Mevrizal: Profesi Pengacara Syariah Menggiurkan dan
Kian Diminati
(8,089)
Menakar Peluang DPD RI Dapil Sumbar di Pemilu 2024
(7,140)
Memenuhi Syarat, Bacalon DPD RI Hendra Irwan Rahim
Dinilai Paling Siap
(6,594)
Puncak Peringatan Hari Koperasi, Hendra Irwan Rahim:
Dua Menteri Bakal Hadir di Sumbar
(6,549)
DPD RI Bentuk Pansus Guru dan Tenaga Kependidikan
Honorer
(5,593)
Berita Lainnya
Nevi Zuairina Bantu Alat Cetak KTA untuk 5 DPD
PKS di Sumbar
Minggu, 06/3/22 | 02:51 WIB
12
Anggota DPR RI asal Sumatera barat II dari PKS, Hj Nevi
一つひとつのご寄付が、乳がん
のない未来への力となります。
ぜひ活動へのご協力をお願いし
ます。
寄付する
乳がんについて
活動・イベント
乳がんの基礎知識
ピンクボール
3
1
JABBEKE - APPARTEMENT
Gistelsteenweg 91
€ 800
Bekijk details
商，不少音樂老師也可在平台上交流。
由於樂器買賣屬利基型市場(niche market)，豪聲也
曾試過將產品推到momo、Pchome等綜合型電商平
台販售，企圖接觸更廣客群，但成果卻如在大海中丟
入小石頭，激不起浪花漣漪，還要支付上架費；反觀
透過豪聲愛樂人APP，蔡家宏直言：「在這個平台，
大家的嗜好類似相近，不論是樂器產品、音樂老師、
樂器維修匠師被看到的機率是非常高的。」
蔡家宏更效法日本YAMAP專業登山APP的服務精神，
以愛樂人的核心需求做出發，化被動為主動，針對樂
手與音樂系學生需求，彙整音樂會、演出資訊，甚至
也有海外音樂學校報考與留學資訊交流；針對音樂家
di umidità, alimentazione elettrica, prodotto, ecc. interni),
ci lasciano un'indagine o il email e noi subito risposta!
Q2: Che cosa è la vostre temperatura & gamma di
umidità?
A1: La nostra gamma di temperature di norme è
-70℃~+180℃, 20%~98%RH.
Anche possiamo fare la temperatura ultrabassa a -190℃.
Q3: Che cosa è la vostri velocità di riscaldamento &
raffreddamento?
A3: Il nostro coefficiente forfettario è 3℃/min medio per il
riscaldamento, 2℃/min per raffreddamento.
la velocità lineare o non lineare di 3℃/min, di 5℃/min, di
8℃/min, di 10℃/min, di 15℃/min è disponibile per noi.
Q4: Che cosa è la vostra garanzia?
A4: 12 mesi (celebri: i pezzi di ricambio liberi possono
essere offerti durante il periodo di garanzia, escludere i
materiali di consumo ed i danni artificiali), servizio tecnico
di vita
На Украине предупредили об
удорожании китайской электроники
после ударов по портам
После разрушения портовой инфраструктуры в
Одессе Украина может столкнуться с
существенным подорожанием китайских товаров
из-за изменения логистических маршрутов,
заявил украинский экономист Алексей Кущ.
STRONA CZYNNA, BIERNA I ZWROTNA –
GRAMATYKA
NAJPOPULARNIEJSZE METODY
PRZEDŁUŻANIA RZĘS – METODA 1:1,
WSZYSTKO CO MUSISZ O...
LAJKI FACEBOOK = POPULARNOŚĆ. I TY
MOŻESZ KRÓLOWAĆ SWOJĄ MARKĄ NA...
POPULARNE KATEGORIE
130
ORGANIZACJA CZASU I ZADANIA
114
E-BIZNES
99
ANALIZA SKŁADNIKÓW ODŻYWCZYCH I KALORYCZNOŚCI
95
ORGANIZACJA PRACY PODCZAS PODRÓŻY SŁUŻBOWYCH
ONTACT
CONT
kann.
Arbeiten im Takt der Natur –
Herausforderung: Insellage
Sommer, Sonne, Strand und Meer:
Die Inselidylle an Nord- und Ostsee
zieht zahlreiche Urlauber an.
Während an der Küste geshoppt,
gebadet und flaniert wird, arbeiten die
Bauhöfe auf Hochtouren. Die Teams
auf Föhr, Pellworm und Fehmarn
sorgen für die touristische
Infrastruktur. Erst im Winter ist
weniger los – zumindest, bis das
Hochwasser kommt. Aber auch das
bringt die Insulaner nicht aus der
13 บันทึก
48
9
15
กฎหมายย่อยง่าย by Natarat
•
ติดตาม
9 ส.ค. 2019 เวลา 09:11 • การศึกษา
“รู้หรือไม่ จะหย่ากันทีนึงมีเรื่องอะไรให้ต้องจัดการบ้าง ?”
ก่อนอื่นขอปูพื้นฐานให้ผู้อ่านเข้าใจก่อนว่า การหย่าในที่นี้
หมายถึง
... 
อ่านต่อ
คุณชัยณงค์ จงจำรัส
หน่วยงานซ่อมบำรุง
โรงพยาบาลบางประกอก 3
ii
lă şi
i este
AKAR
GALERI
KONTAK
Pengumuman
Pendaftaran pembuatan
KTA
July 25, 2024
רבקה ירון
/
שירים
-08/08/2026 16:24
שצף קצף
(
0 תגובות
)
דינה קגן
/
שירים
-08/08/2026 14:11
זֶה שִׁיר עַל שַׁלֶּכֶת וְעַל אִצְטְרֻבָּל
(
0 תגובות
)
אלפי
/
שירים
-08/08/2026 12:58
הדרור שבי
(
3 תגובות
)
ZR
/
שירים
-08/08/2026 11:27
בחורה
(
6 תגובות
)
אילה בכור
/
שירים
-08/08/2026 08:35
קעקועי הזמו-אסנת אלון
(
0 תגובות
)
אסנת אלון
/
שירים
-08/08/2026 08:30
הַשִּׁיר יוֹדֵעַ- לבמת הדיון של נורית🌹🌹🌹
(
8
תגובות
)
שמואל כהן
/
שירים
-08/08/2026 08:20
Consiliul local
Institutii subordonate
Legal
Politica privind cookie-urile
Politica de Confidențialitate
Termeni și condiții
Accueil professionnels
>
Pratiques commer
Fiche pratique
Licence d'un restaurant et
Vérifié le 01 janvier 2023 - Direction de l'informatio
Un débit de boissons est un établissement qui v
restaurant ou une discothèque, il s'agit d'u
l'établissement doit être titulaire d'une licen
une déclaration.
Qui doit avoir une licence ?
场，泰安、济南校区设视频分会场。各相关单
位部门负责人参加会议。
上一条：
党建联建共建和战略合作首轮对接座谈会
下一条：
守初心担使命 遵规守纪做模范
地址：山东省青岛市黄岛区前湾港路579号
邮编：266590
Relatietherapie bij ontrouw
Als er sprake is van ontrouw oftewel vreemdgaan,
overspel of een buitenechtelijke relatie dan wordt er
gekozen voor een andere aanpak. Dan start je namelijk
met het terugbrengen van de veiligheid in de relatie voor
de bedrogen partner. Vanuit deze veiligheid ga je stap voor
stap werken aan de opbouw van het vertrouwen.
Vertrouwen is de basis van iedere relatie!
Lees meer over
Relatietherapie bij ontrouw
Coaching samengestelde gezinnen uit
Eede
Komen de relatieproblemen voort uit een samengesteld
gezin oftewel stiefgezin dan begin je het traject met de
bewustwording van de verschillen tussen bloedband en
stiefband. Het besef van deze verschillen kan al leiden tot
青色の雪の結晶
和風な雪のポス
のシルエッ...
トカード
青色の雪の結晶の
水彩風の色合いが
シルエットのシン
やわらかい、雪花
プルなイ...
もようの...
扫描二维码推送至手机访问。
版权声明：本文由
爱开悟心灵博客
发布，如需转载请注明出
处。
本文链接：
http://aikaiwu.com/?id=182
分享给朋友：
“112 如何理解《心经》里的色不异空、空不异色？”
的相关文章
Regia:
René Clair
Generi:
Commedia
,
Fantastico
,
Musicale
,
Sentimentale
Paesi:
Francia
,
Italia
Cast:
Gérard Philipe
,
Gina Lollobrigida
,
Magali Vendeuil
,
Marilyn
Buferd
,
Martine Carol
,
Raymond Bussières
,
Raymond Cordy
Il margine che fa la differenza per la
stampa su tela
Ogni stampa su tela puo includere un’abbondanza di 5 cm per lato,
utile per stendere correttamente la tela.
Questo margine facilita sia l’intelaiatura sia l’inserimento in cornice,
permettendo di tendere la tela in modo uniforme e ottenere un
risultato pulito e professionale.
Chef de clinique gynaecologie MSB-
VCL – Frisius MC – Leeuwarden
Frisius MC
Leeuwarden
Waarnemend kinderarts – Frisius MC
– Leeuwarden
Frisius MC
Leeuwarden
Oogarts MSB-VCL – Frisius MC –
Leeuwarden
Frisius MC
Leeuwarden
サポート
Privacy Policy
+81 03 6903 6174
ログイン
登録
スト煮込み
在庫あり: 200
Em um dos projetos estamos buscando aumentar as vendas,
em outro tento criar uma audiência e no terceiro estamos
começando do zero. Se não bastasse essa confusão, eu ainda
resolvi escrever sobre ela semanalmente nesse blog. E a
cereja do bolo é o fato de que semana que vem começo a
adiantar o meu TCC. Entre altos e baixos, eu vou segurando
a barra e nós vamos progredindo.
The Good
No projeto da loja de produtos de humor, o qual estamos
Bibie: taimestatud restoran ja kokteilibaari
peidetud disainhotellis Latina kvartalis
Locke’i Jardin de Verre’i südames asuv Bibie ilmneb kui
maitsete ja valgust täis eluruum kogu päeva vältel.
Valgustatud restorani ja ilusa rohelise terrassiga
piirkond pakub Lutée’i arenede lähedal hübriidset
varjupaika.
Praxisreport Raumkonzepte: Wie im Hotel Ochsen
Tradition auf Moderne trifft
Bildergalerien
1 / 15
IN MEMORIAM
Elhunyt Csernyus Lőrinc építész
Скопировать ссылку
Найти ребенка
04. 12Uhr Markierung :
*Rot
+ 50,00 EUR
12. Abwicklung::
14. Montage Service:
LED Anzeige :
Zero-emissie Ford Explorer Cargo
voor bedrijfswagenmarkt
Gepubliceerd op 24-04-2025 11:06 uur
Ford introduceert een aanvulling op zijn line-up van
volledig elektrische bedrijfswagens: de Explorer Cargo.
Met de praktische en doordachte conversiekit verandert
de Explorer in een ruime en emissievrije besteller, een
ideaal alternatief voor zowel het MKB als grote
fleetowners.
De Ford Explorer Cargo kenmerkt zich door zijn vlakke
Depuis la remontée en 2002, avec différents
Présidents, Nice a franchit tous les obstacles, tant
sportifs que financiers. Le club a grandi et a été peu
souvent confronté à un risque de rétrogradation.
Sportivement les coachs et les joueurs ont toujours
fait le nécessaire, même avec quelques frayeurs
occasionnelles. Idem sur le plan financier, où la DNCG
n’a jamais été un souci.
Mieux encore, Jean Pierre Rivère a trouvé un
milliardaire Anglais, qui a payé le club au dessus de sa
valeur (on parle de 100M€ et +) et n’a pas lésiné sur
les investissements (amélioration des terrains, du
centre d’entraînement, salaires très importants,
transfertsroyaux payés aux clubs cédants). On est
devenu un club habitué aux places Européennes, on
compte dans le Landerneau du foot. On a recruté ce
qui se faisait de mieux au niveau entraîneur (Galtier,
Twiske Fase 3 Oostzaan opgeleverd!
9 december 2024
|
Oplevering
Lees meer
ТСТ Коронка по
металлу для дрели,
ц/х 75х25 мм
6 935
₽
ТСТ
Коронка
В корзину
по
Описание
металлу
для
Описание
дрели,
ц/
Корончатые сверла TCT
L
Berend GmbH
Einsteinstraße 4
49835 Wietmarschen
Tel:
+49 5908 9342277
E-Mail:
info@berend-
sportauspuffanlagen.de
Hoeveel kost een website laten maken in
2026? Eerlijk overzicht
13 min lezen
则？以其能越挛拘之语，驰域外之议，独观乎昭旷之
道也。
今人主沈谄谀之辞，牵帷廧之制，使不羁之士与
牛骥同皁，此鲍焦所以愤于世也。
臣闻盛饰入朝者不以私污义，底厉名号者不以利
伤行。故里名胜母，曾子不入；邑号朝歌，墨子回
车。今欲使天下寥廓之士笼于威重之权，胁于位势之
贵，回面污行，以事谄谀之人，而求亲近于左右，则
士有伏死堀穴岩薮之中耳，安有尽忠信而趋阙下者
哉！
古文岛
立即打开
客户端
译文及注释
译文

--------------------------------------------------

REQUIREMENT: Although the records may continue, retype only the lines from the first one through the one containing "一つひとつのご寄付が、乳がん", exactly as they appear.

SOLUTION FOR THIS TASK:
Mevrizal: Profesi Pengacara Syariah Menggiurkan dan
Kian Diminati
(8,089)
Menakar Peluang DPD RI Dapil Sumbar di Pemilu 2024
(7,140)
Memenuhi Syarat, Bacalon DPD RI Hendra Irwan Rahim
Dinilai Paling Siap
(6,594)
Puncak Peringatan Hari Koperasi, Hendra Irwan Rahim:
Dua Menteri Bakal Hadir di Sumbar
(6,549)
DPD RI Bentuk Pansus Guru dan Tenaga Kependidikan
Honorer
(5,593)
Berita Lainnya
Nevi Zuairina Bantu Alat Cetak KTA untuk 5 DPD
PKS di Sumbar
Minggu, 06/3/22 | 02:51 WIB
12
Anggota DPR RI asal Sumatera barat II dari PKS, Hj Nevi
一つひとつのご寄付が、乳がん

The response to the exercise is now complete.